§ Problem details: Leaving the pictures aside, return all of the data below exactly.

§ Source data:
Content starts
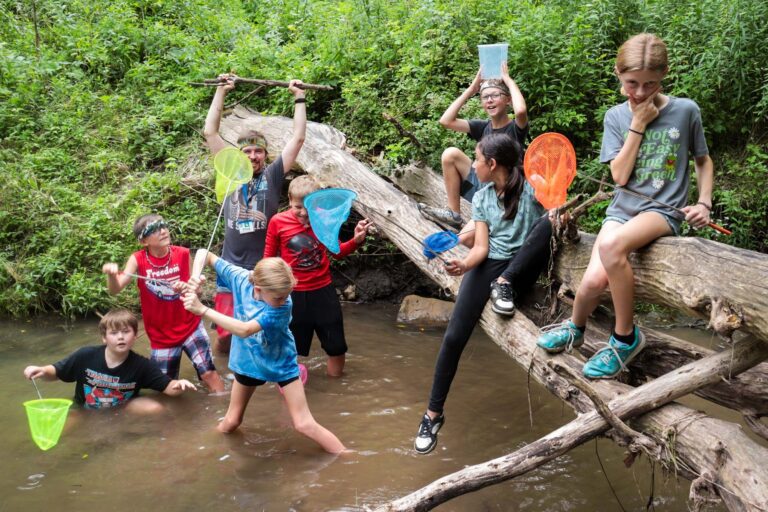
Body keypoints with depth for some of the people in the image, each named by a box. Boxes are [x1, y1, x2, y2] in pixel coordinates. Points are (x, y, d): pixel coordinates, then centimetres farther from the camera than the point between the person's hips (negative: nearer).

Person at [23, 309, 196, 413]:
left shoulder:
Content ends
§ Response below:
Body keypoints with depth for some of the people in the image, each named by a box. Boxes are [x1, y1, x2, y2] in pixel coordinates. Points are (x, y, d): pixel coordinates, then centimetres farther from the camera than the point between the person's hips (negative: nearer).

Person at [23, 309, 196, 413]:
left shoulder:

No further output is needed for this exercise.